Il ne s’agit donc pas d’une organisation humaine ordinaire, comme on peut en créer pour divers besoins. L’Église est un projet de Dieu. Rien de moins. Et les mots pour en parler prennent le détour des symboles, qui évoquent de diverses manières la richesse de sens que cette communauté entend partager avec le monde. Elle est le bercail, le troupeau, le jardin de Dieu, l’édifice divin, la Jérusalem d’En-Haut, son Corps mystique, l’épouse du Christ. Réalité à la fois visible et invisible, corporelle et spirituelle, elle est le reflet du Fils éternel incarné en notre humanité.

L’Église est surtout présentée comme le peuple de Dieu, et elle est déjà le signe que le Royaume de Dieu est parmi nous, mais pas encore totalement réalisé. Nous sommes un peuple qui se construit, qui lentement s'adapte et transforme les individus et le monde dans lequel nous vivons aujourd'hui et jusqu'à la fin des temps. Dans le Peuple de Dieu, tous les baptisés sont convoqués par Dieu à vivre comme un peuple de prêtres, de prophètes et de rois, et les ministères ordonnés sont services pour l'animation et la structuration de ce peuple de Dieu.

L’Esprit-Saint non seulement sanctifie le Peuple de Dieu, le conduit et l’orne de vertus au moyen des sacrements et des ministères, mais « en distribuant à chacun ses dons comme il lui plaît », il dispense également, parmi les fidèles de tout ordre, des grâces spéciales qui les habilitent à assumer des activités et des services divers, utiles au renouvellement et à l’expansion de l’Église, suivant ces paroles : «  A chacun la manifestation de l’Esprit est donnée en vue du bien commun » (1 Co 12,7). (Constitution sur l’Église. Lumen gentium, n.12)

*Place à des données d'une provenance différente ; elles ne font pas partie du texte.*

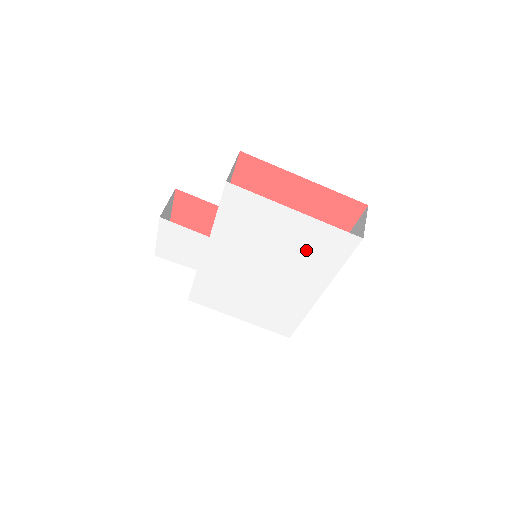
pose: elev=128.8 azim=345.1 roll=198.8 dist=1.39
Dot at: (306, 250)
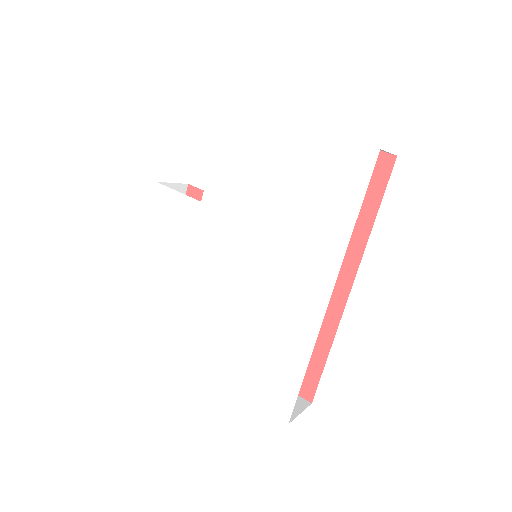
Dot at: (309, 195)
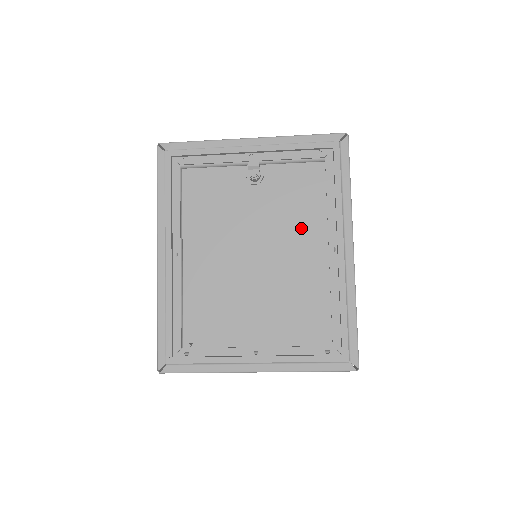
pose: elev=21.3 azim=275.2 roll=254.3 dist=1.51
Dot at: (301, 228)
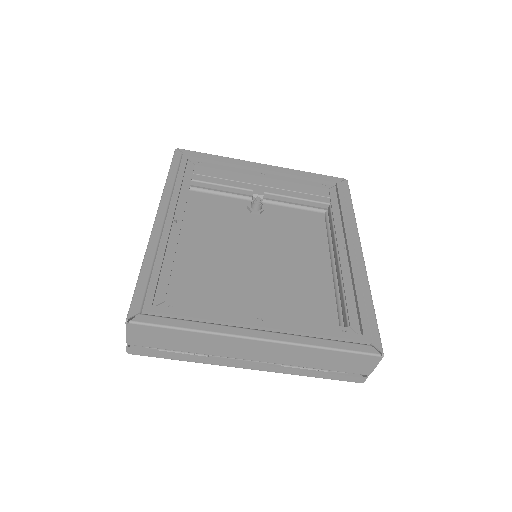
Dot at: (299, 252)
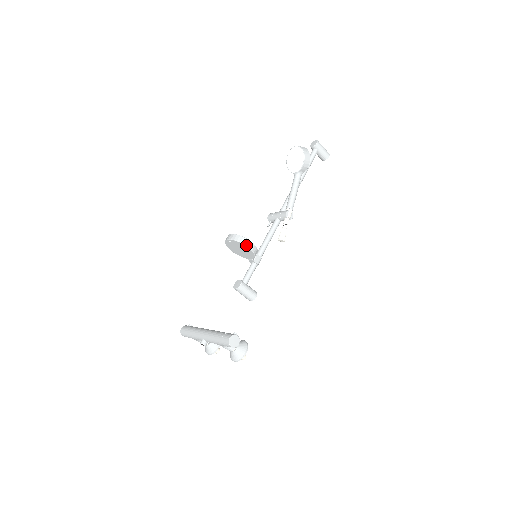
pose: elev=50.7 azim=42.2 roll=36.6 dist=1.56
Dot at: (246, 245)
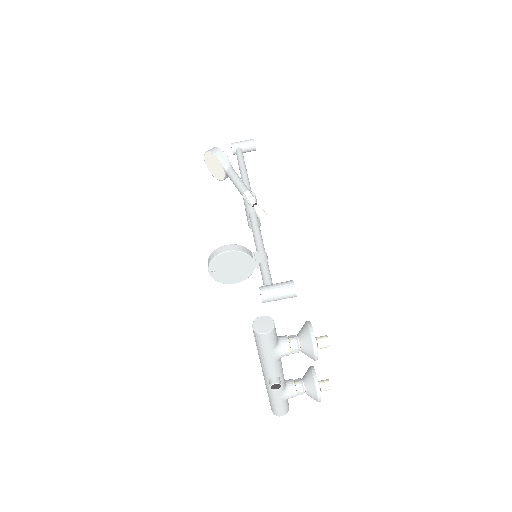
Dot at: (221, 253)
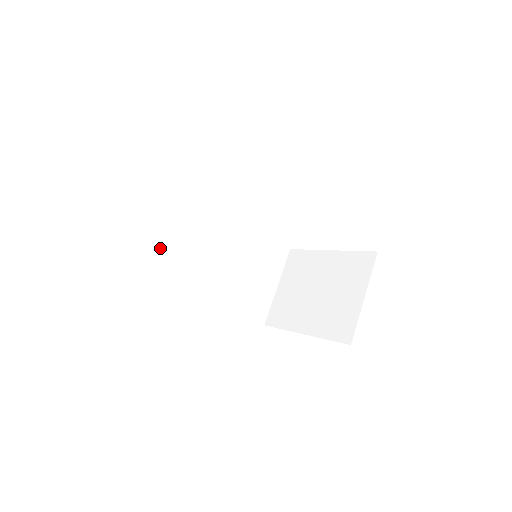
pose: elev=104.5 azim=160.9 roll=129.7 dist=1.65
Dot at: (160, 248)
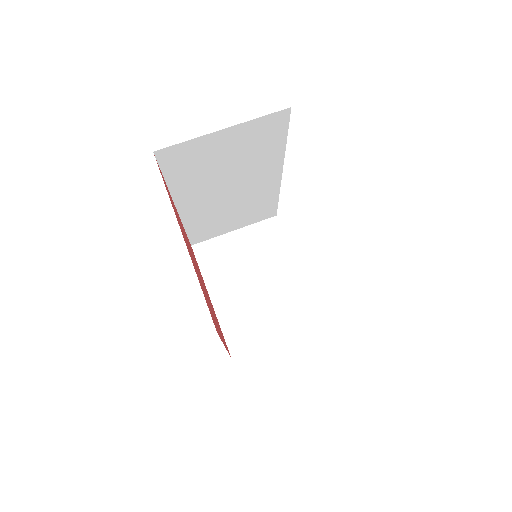
Dot at: (197, 162)
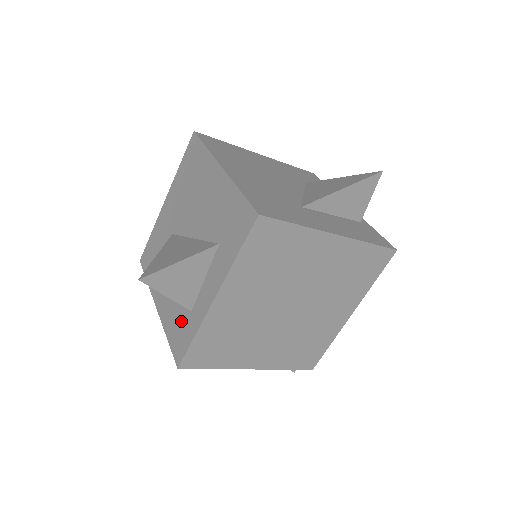
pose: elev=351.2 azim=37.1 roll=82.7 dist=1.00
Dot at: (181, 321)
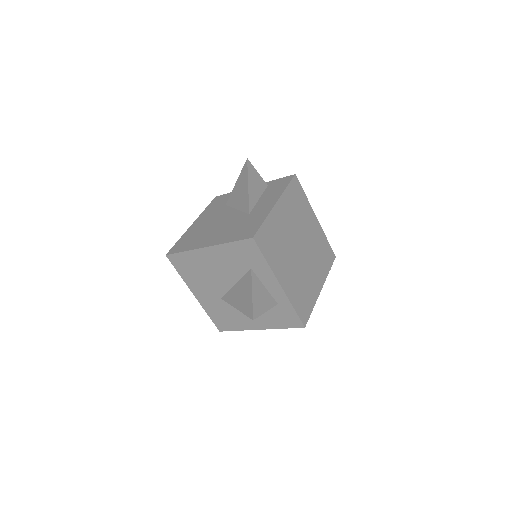
Dot at: (279, 314)
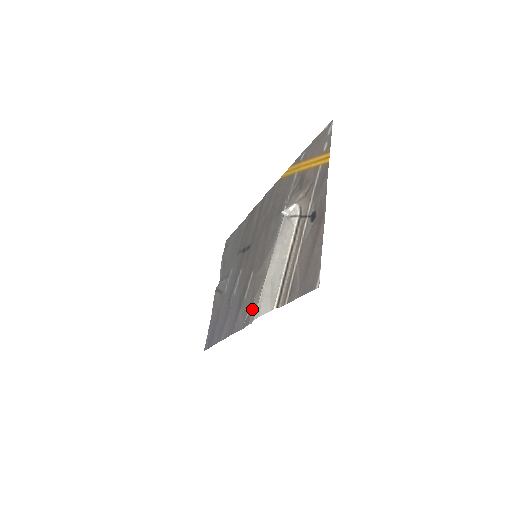
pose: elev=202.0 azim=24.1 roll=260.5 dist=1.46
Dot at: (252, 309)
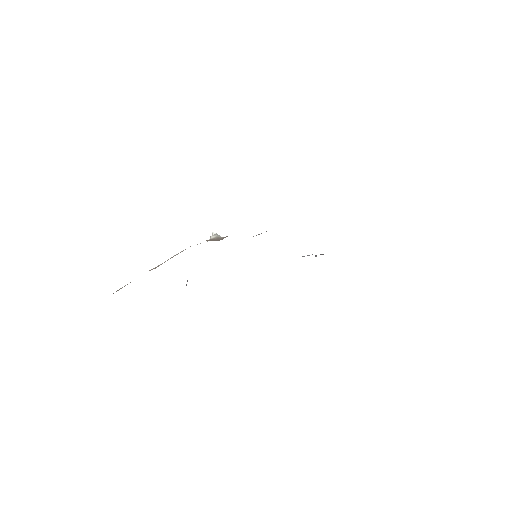
Dot at: occluded
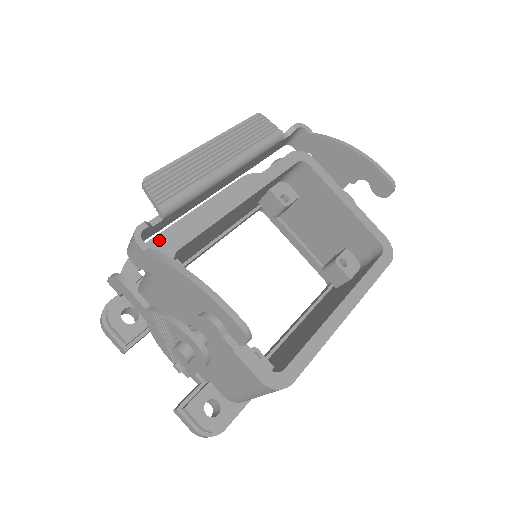
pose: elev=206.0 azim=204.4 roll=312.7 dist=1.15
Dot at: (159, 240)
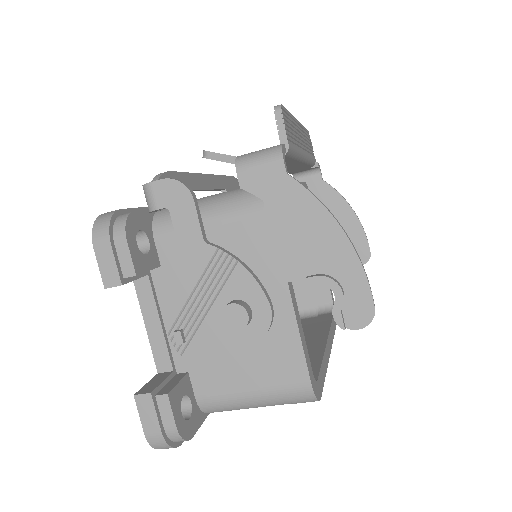
Dot at: (184, 179)
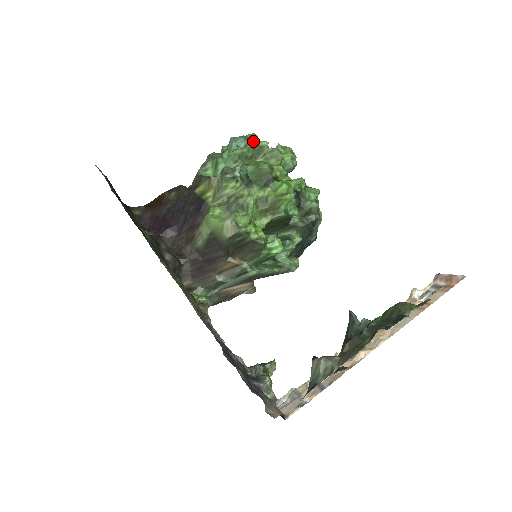
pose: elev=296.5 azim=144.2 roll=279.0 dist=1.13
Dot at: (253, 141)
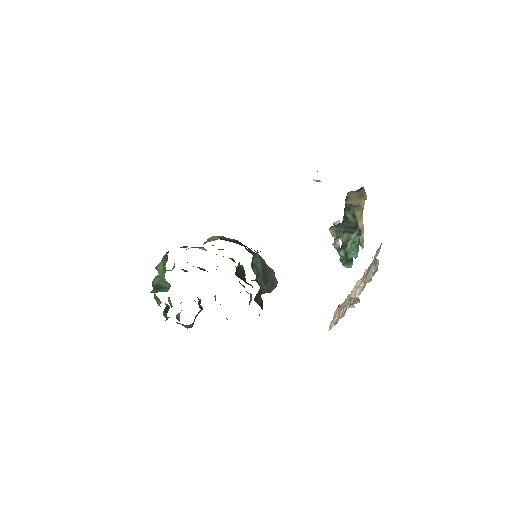
Dot at: occluded
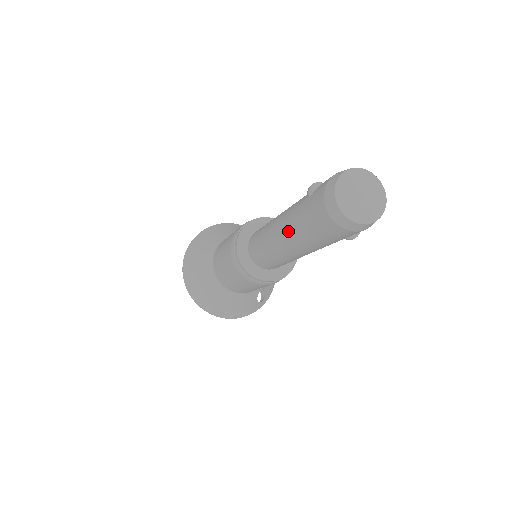
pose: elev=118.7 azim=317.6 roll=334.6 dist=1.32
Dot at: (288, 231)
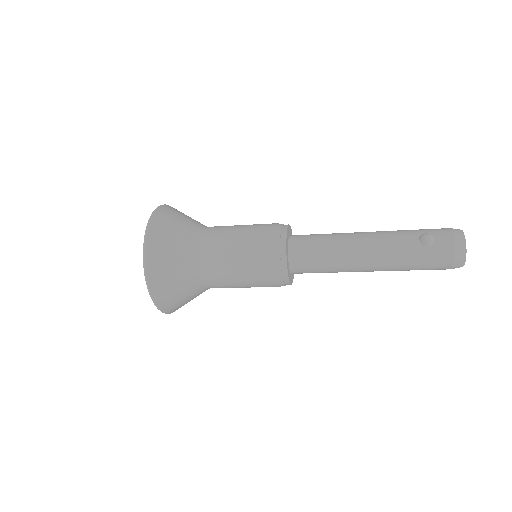
Dot at: (388, 263)
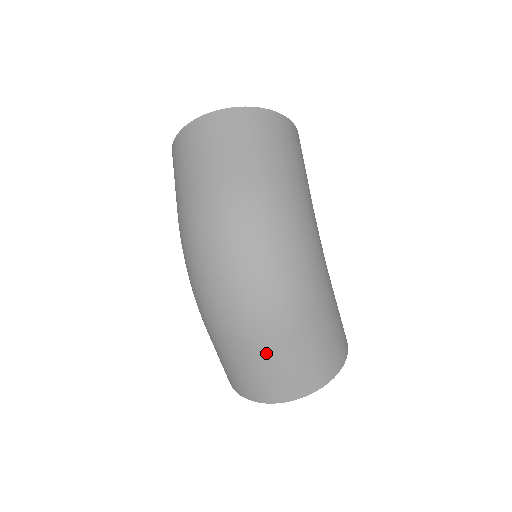
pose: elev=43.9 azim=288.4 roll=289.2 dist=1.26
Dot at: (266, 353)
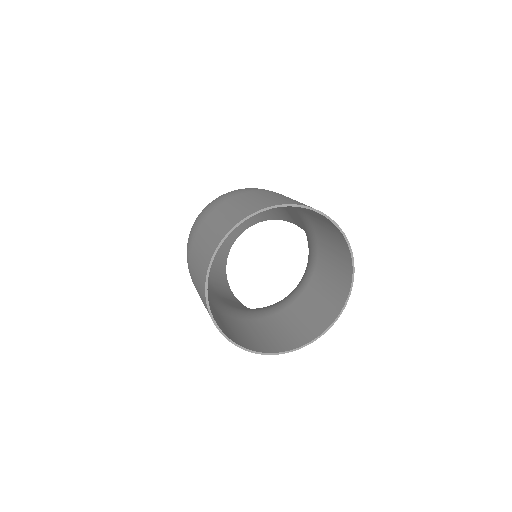
Dot at: (210, 219)
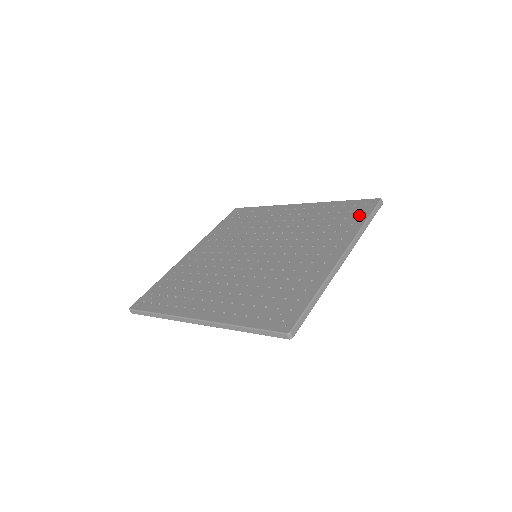
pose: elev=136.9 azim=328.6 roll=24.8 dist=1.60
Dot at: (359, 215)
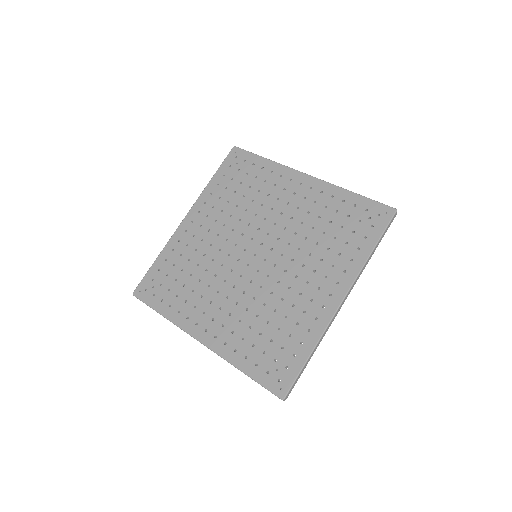
Dot at: (368, 234)
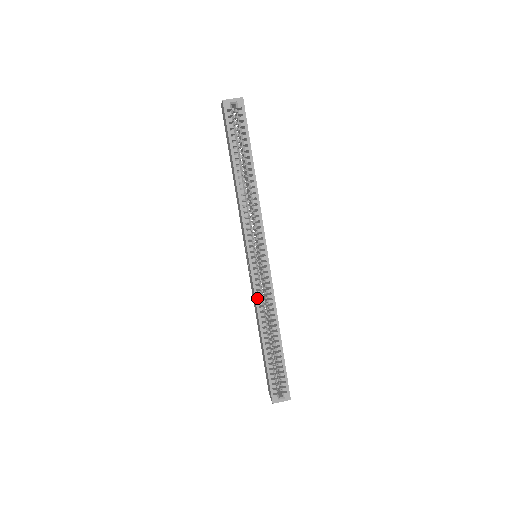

Voilà la beauté de notre Église, la grandeur de son identité et de sa mission. Une prière du bréviaire exprime bien ce rêve. En regardant par en avant, nous voyons apparaître la figure d’une Église plus communionnelle, moins figée dans les rites et les dogmes, audacieusement prophétique, capable de généreuses préoccupations pour les plus délaissés, les plus fragiles, les plus pauvres. Une Église d’hommes et de femmes enthousiastes et heureux de vivre ensemble la stimulante aventure du Royaume.